Machine Learning -An insight into future
When Google’s AlphaGo crushed hope of millions by convincingly beating Lee Sedol in a Chinese board game GO three month back, suddenly the mankind felt the power of the beast inside the machine created by human beings itself. First time in the history a computer Go program had defeated a world champion leaving the human champion speechless.
So far there has been a great limitation in the traditional computer programming language to teach computers how to perform each task thus limiting the extension of intelligence in solving the more complex tasks. In such a situation Machine Learning comes to rescue.
Machine Learning is a sub-set of artificial intelligence where computer algorithms are used to autonomously learn from data and information. In machine learning computers don't have to be explicitly programmed but can change and improve their algorithms by themselves.
Machine learning systems automatically learn programs from data. Machine learning is used in Web search, spam filters, credit scoring, fraud detection, stock trading, improving health care delivery, driverless cars and many other applications.
If we go back to the history of Machine Learning then we find even in 1950 Alan Turing created a “Turing test” to check if computer has real intelligence. In order to pass the test, a computer must be able to fool a human into believing it also to be human.
In 1957 Frank Rosenblatt designed the first neural network for computers which was called Perceptron having capability of simulating the thought processes of the human brain. During the 90’s machine learning changed its approach from being knowledge driven to data driven. Who can forget the famous win of IBM’s Deep Blue over chess champion Garry Kasparov in 1997 and now a great achievement by Alpha Go in beating another world champion Lee Sedol in 2016.
Drivers of Machine Learning:
Two key things which are driving the machine learning solutions are Raw Data and Data models. Machine learning enables data based decision systems to learn from new data to deliver reliable and consistent outcomes. New technologies viz. Big data and the IOT have given new wings to traditional machine learning practices.
Emerging trends in Machine learning
Soon people across globe will witness a tremendous growth of smart applications and main stream use of Artificial Intelligence. It is bound to proliferate the smartphone market and enter the territories of drones and self-driving cars. More domain specific and machine learning enabled technologies are bound to emerge this year. All the big names in technology viz. Google, Facebook, Microsoft etc. are putting their might behind in this domain to be relevant to emerging business scenarios.
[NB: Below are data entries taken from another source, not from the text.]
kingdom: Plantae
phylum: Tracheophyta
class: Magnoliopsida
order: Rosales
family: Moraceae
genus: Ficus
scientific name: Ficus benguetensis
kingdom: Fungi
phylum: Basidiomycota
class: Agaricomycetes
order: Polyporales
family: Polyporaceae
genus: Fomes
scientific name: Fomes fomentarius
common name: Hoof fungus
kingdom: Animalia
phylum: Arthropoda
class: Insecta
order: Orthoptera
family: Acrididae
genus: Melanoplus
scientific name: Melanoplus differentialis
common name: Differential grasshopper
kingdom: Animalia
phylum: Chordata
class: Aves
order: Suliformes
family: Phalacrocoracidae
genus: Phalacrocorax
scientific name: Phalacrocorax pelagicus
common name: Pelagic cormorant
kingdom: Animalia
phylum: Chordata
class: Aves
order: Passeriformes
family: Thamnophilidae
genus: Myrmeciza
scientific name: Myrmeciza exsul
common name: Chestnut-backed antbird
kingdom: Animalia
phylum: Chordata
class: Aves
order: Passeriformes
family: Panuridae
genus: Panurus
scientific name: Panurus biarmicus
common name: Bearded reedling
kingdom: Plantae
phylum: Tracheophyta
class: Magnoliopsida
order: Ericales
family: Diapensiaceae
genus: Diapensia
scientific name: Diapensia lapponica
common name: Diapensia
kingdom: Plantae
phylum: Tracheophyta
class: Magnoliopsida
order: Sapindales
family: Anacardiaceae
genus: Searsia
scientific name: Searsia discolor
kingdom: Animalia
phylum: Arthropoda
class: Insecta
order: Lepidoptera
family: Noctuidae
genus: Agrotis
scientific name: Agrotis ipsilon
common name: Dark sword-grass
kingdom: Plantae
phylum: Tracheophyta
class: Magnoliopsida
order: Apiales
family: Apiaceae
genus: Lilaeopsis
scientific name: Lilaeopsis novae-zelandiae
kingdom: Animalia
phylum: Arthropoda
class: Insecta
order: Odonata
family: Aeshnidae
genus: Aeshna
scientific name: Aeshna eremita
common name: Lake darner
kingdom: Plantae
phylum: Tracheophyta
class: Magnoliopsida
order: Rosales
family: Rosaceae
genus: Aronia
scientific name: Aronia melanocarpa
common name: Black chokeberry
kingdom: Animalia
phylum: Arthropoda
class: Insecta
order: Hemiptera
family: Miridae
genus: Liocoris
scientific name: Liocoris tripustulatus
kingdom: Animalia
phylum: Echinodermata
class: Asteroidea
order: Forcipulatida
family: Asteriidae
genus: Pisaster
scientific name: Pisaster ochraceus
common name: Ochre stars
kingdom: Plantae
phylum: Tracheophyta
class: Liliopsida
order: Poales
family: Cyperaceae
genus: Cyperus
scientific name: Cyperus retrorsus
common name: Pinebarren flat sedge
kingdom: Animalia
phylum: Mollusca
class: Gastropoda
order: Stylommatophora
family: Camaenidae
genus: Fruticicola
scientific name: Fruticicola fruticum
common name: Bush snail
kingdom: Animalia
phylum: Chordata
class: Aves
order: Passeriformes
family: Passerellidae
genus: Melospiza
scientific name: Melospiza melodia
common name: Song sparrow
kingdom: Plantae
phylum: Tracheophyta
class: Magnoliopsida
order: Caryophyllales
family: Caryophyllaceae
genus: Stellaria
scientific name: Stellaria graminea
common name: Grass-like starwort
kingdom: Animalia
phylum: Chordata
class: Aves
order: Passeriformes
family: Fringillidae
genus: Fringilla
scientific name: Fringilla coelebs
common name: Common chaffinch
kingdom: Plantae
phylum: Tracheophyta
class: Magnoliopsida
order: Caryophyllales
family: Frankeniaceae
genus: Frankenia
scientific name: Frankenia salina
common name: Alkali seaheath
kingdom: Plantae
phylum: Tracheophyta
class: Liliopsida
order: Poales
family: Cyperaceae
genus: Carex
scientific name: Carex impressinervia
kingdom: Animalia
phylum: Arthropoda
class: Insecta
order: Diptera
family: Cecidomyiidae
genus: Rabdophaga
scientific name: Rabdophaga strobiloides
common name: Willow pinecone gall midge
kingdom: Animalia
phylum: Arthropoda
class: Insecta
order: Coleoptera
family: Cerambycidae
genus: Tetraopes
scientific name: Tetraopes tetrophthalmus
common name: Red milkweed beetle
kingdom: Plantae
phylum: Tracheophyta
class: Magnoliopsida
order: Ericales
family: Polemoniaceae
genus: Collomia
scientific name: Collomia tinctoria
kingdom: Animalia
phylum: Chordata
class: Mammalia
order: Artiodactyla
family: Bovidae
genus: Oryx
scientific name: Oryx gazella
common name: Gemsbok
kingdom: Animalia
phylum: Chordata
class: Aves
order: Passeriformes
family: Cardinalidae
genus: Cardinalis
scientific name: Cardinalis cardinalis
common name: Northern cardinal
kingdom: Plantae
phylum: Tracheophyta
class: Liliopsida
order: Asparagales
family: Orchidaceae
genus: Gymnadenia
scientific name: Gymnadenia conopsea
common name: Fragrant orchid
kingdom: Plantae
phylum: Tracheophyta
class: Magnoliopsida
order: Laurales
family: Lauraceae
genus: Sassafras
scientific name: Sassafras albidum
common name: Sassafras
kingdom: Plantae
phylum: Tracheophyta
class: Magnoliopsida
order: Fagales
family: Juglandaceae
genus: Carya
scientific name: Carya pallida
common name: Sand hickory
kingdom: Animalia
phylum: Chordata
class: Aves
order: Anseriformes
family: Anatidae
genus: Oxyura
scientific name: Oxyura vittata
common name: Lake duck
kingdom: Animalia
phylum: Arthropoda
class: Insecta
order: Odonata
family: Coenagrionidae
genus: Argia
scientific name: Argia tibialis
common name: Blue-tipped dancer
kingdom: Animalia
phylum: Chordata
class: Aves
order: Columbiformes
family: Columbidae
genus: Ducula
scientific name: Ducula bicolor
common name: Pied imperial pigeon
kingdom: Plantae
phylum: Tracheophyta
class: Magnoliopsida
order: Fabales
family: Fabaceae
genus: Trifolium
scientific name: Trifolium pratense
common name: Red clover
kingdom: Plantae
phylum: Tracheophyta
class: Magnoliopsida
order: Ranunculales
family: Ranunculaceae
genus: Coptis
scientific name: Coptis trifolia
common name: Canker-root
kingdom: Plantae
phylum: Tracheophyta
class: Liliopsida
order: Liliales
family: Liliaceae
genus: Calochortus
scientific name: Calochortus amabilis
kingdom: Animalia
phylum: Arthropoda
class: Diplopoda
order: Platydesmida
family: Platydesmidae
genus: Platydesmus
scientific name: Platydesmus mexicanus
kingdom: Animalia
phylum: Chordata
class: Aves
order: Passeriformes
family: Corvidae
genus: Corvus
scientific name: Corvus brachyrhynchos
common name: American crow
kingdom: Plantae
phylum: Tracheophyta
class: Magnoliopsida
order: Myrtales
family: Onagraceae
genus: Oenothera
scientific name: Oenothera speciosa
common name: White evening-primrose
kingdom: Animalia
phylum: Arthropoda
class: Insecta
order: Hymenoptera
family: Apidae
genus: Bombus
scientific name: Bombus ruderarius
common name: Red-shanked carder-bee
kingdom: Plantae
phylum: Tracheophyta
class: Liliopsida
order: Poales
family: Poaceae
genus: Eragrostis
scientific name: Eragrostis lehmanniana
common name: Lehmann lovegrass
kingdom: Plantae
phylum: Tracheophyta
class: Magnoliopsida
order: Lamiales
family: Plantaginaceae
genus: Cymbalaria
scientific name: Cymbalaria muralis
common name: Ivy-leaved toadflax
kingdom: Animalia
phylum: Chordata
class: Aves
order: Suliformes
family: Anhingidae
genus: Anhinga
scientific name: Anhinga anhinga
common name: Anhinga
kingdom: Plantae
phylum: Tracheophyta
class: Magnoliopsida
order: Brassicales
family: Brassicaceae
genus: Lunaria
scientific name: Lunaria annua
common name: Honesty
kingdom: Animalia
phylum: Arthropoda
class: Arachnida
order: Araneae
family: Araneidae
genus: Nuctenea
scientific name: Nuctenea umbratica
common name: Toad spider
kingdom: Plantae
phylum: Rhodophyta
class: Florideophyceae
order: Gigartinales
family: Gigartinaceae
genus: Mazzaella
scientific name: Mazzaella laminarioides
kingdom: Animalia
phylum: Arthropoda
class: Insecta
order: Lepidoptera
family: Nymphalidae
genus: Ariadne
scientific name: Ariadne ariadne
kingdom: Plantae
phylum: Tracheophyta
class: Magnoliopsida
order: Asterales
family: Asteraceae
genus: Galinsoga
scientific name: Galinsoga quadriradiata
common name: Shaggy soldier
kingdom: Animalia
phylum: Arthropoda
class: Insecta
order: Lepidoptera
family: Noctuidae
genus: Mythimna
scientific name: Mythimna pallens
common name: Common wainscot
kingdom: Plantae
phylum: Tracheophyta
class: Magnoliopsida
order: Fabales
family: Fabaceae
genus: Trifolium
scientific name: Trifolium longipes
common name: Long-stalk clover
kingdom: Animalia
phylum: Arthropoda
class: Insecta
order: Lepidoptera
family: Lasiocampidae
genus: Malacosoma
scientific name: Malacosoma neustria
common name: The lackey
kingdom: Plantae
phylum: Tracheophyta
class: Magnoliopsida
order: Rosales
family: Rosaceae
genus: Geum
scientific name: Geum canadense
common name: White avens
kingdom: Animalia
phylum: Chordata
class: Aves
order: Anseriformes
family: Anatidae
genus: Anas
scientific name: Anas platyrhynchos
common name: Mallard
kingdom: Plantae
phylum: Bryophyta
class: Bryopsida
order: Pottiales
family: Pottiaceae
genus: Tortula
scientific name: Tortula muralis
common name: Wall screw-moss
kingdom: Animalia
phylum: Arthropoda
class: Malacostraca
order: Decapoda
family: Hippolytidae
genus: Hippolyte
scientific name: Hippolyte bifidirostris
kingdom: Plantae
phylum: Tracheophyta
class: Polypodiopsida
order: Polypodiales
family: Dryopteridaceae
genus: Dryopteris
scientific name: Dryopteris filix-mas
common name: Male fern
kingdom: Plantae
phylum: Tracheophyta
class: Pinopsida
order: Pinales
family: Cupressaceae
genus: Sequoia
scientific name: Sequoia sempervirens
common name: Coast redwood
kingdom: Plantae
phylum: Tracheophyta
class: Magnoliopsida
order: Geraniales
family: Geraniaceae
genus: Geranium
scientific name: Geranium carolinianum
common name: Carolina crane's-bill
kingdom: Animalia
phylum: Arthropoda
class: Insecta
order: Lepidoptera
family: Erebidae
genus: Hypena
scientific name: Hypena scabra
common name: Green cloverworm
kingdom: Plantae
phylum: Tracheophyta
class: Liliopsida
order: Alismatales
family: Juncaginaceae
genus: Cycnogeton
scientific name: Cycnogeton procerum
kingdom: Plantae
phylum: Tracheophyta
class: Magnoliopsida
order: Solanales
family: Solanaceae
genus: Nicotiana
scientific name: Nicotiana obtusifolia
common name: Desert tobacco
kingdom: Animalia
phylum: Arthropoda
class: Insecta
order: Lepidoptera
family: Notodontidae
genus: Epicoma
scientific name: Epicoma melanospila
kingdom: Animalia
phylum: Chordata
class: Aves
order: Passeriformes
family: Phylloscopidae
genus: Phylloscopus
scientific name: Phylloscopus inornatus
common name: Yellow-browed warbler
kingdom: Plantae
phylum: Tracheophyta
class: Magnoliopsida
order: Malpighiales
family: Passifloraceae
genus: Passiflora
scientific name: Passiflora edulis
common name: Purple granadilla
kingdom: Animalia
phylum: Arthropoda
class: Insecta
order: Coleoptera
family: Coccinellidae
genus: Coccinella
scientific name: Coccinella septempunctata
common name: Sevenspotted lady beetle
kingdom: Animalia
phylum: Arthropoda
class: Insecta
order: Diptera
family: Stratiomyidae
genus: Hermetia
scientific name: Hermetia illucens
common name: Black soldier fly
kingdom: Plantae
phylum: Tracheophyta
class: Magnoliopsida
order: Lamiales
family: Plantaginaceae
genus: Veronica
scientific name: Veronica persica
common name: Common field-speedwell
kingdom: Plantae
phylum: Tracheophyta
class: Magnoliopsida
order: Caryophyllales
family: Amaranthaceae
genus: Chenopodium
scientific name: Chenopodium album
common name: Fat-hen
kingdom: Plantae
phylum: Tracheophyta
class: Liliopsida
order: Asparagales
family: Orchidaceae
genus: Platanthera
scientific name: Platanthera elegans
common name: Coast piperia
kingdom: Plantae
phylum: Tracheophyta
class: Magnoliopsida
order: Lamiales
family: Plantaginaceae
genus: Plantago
Some of the interesting application areas are:
The classrooms of the future will learn about each student, helping them master the critical skills. Teachers will be able to predict strength and challenge areas of each student and suggest them the measures to overcome those challenges.
Buying locally than on online will be in fashion again. Retailers will use the immediacy of the physical store and proximity to customers to create experiences that cannot be replicated by online-only retail. Digital experience will be magnifies by bringing web right to where the shopper can physically touch it.
Computers will help doctors understand how a tumor affects a patient down to their DNA, and present a collective set of medications shown to best attack the cancer, while reducing the time it takes to find the right treatment for a patient from weeks and months to days and minutes.
Smarter cities will become sentient cities, understanding in real time how billions of events occur as computers learn to understand what people need, what they like, what they do, and how they move from place to place. Mobile devices and social engagement will enable citizens to strike up a relationship with their city leaders so their voices will be heard not only on election day, but every day.
The darker side of Machine Learning:
Automated lifestyle emerging because of Machine learning systems will erode the human capabilities to fight odds to overcome obstacles. Too much dependence on Machine can remove the need of human interdependencies which is the core of civilization. Do we really want that? Though visionaries like Bill Gates are excited about the rise of artificial intelligence but also acknowledged the possibilities of unique challenges because of the possible greater–than-human capabilities of future machines.
Within a decade, Robots are expected to takeover tasks like driving and warehouse work as well machines which can outpace humans in certain areas of knowledge. A challenge of keeping the control of these machines with humans is not as easy as it looks. A must read by Martin Ford “The rise of the Robots” paints a realistic picture of the possibilities emerging from this new field of Machine learning.
Conclusion:
Whether we like it or not, advancements in Machine learning will keep on mesmerizing the human race. In the process lot of established norms will be obliterated and new ones will emerge. Lot of employment related issues are bound to haunt us ( As per a recent report a leading manufacturer of technology products Foxconn has replaced 60,000 workers with robots in its factory in Kunshan, China) while possibilities of extending the cutting edge solutions in healthcare even in remotest areas of globe excites us. This is a journey where both humans and machines have to co-exist, hopefully peacefully.